Your reference to "prescribed actions" is also interesting. A narrow conception of action declaration, along those lines, fits with the assumption that the core of play is GM narration. Whereas once we think of action declaration in a less "mechanical" and more "fiction first" way, then I think it becomes pretty clear that that is where imagination in RPGing is found. That goes all the way back to Gygaxian dungeon exploration play, where engaging the fiction is key (think of ToH as a paradigm). I don't do that particular sort of RPGing, and I don't think you (hawkeyefan) do either, but engaging the fiction remains the core of my RPGing and hence the place where the imagining takes place.
 

EzekielRaiden

Follower of the Way
Just an FYI, I don't do the text wall response thing. So if you want me to respond to every point you make, give me a paragraph response, and I will do so (edit: also just want to be clear that I am not intending to negatively characterize your post as a 'wall of text'---realized that sounded dismissive, I just dislike responding to multiple quotations from a single post)
Alright, well, just so cards are on the table: I don't like basically being told "make a less-complete argument," either. So if we're going to meet in the middle on this, I'd like assurance that you'll read brief statements as being more nuanced and cautious than they will sound when stated so succinctly. If that seems fair to you, then please, respond away.

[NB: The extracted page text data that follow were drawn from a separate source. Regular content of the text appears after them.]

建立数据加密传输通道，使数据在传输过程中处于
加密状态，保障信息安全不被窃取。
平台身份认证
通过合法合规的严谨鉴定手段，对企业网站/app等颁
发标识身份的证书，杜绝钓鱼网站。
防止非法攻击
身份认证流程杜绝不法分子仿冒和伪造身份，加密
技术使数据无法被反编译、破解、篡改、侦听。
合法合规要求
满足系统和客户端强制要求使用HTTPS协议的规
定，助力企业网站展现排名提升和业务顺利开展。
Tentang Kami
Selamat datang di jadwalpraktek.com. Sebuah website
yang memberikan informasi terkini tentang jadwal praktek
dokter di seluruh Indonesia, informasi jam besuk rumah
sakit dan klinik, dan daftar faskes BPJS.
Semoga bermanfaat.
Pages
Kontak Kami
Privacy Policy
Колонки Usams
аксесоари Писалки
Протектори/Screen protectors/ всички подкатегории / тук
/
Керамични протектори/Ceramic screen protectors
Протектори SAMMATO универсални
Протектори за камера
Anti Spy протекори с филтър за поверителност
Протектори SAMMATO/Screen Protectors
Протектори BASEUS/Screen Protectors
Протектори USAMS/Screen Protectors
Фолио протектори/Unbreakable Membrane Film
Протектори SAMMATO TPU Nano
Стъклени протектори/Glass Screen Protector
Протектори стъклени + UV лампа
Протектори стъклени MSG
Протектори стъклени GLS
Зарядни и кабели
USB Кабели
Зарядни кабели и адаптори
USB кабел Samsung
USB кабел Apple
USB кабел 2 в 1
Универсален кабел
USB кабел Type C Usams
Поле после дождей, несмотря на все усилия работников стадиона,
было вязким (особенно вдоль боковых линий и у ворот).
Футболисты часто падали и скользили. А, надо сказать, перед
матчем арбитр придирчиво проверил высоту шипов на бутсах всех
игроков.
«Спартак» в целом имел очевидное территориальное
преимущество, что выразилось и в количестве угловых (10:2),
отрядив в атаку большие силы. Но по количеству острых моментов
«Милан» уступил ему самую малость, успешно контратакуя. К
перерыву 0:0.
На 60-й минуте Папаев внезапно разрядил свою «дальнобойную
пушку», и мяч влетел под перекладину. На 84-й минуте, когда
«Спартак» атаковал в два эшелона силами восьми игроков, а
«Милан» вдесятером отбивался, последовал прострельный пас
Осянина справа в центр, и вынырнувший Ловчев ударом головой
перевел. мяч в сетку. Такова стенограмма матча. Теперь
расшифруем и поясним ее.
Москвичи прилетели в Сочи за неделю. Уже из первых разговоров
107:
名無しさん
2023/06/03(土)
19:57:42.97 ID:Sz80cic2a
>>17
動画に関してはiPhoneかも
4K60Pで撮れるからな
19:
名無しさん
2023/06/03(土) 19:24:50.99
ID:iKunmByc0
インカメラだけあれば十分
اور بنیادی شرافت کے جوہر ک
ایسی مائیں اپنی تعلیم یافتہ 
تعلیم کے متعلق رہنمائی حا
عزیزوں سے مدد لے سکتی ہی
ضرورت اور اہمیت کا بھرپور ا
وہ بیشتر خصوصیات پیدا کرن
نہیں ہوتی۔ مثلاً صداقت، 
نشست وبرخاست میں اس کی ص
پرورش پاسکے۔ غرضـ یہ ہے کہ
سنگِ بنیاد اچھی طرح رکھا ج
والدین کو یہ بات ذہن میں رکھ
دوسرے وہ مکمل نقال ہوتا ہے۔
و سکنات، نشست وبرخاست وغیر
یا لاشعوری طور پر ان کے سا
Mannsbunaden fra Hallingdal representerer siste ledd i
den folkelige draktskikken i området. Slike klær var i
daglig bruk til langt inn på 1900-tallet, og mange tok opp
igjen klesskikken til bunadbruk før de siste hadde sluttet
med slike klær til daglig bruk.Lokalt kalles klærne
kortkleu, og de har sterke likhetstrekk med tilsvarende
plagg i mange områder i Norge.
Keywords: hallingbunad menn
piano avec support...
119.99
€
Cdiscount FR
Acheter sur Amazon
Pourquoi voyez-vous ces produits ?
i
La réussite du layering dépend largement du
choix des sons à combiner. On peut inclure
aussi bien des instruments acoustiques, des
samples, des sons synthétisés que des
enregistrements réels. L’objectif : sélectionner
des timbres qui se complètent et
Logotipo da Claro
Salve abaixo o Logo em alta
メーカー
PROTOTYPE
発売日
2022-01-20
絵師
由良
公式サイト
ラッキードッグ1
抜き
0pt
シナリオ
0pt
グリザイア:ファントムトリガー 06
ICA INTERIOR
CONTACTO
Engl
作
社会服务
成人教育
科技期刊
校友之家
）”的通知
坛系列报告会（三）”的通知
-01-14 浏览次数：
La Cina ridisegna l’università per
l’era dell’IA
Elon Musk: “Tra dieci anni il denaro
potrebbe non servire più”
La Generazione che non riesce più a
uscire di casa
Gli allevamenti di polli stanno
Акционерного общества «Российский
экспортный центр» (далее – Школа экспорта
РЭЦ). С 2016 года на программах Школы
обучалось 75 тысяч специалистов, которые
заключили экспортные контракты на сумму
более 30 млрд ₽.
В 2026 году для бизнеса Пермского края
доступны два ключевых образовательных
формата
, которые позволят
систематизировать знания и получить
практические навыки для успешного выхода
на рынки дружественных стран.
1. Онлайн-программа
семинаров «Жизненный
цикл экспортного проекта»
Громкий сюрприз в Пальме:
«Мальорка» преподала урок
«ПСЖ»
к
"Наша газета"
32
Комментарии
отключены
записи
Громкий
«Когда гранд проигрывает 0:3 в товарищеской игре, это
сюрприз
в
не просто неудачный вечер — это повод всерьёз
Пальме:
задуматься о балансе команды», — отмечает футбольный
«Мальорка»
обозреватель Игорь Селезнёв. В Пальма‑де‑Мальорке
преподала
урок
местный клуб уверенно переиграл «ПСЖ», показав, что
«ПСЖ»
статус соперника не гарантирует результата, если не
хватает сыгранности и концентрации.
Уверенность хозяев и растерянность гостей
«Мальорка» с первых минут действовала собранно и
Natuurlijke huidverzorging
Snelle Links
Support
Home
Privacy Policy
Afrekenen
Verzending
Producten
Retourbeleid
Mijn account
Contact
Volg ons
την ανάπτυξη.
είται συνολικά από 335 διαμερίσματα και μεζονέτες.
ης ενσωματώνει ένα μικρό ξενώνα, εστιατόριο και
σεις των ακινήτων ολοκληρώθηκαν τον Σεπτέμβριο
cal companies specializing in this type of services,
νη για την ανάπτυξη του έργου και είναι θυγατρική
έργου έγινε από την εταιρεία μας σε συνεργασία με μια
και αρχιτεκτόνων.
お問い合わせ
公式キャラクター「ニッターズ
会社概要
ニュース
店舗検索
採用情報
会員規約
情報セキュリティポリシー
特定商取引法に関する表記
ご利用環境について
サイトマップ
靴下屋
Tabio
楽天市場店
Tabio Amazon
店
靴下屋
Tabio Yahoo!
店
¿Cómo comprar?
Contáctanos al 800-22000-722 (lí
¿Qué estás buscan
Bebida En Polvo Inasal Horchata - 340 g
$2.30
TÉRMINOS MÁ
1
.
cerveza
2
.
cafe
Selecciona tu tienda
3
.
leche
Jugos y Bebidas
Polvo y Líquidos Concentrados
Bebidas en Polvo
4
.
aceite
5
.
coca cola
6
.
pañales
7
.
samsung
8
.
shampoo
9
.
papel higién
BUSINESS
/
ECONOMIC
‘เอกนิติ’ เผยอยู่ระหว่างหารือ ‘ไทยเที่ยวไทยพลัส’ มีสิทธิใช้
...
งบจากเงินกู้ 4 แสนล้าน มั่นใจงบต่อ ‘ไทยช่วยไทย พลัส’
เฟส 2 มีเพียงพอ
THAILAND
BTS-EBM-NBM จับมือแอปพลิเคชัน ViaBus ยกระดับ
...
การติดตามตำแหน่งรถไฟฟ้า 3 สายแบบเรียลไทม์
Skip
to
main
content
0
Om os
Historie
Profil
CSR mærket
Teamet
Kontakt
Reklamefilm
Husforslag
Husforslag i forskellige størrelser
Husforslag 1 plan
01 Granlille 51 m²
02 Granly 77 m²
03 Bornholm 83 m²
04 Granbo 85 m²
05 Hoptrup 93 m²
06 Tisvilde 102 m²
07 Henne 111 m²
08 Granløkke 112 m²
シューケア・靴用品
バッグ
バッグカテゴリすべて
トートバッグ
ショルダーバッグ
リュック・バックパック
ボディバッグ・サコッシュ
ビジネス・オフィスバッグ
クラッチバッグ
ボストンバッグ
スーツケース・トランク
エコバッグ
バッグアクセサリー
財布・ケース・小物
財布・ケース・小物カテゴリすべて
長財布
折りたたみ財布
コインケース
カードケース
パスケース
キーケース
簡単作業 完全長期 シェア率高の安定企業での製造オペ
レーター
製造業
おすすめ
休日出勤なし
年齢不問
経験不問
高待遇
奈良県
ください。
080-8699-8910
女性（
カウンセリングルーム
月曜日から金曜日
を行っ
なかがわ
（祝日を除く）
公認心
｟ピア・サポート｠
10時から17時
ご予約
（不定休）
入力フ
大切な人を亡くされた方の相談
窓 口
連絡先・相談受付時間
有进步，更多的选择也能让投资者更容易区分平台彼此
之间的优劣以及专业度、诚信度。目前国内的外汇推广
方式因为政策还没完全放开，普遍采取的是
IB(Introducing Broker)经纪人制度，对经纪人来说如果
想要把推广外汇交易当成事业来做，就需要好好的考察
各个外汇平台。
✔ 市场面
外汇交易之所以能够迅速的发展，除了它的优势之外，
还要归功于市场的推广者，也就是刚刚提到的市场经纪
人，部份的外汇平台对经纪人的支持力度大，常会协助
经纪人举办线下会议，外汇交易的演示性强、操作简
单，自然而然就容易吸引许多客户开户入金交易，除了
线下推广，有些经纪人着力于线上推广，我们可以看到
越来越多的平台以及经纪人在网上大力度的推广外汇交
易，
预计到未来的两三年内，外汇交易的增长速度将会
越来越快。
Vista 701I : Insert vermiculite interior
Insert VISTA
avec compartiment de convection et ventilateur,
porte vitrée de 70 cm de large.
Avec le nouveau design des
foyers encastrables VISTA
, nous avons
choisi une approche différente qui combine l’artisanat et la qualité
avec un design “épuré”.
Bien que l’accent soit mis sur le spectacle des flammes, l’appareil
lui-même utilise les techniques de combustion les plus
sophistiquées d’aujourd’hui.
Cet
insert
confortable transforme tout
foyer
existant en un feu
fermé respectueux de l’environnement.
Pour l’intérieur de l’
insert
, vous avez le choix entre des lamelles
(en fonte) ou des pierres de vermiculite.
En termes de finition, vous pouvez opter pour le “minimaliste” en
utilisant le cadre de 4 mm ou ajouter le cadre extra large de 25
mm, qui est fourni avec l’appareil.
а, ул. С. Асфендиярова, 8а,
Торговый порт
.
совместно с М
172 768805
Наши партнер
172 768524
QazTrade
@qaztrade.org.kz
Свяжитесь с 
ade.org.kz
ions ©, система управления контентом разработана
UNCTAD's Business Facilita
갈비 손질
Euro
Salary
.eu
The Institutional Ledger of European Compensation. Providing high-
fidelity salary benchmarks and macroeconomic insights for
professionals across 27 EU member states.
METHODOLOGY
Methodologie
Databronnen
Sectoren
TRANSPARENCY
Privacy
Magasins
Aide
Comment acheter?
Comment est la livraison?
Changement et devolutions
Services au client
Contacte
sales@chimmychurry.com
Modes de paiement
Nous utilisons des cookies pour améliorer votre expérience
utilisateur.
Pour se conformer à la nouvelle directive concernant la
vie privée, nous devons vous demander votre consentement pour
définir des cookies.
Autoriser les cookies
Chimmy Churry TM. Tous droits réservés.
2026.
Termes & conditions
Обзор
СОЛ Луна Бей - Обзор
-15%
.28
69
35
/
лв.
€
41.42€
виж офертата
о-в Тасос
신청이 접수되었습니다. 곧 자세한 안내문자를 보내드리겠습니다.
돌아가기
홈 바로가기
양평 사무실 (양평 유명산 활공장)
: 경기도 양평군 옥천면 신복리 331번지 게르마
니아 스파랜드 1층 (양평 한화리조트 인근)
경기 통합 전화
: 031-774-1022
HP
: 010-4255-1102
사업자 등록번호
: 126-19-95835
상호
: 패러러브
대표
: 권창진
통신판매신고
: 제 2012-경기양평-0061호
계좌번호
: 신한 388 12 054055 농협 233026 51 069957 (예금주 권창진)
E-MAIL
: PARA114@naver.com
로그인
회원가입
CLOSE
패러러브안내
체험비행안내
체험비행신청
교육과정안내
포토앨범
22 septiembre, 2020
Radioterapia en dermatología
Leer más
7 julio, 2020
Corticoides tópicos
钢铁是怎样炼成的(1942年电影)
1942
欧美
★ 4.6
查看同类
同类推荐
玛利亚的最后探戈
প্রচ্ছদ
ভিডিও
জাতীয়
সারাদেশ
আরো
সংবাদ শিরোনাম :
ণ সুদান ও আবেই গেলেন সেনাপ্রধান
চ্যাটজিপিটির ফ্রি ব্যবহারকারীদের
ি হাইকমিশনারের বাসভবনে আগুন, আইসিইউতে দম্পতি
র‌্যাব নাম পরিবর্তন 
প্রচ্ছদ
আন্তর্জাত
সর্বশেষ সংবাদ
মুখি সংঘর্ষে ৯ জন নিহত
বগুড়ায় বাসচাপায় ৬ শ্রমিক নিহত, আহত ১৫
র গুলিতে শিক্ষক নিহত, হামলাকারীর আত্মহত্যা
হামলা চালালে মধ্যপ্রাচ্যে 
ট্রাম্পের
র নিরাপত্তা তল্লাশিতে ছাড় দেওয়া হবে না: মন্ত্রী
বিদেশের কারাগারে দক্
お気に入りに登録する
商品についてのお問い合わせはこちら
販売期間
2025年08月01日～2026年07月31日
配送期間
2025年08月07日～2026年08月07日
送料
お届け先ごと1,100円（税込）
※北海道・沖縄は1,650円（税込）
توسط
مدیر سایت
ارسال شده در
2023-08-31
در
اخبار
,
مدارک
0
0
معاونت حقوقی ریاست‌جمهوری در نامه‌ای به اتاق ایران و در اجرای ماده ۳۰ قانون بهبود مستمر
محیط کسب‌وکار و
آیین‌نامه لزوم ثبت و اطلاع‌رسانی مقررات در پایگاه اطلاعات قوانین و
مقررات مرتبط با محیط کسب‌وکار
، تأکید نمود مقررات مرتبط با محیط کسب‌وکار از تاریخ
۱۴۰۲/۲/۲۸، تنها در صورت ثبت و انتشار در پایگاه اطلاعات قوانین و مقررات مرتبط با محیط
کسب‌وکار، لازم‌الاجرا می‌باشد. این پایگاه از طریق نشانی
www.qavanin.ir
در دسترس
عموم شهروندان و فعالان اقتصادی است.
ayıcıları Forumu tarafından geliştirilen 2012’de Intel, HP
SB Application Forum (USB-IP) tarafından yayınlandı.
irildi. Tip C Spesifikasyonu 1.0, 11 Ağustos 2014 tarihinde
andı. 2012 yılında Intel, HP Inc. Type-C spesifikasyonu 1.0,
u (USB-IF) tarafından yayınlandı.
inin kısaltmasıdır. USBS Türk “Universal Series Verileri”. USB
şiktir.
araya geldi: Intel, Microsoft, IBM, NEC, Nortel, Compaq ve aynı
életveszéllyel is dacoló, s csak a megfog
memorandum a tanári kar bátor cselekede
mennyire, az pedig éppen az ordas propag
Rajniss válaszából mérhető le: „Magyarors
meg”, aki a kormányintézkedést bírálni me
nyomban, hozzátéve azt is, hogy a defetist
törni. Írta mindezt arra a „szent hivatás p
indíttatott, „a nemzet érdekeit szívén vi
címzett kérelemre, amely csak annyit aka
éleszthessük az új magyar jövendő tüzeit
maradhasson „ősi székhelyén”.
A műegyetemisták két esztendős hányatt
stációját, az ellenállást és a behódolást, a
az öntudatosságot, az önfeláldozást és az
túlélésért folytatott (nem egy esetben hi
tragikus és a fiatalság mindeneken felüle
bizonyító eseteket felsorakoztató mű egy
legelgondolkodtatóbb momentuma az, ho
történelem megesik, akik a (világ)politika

1. OP's (and Socrates', etc.) argument isn't "new media change things," it is explicitly "new media are bad for humanity," e.g. "When we stop using our imagination, we are no longer “thinking” but only “seeing” – processing information instead of creating it."
2. Even if the argument was "new media change things" (which, again, that's not what it says), it would simply be a trivial statement ("new thing is new") and 95% of the article would be irrelevant.
3. You said our ability to remember is affected, but actual human activity looks more like being selective about memory: that is, not reduced ability but altered priorities. We choose to remember different things.
4. The OP never mentioned social media, not even once, only mentioning visual media (movies, minis, special effects, etc.), while you have repeatedly based your entire argument on social media. Why?
5. You claim creativity has been severely curtailed by modern media, but video games, TV, movies, literature, and even (non-D&D) tabletop RPGs are exploding with new applications for design, tech, and/or narrative, especially for previously-ignored narratives (e.g. female protagonists, socially marginalized people, etc.) How do you explain this?

That is about as concise as I can possibly get without actually dropping key points. I hope it is short enough.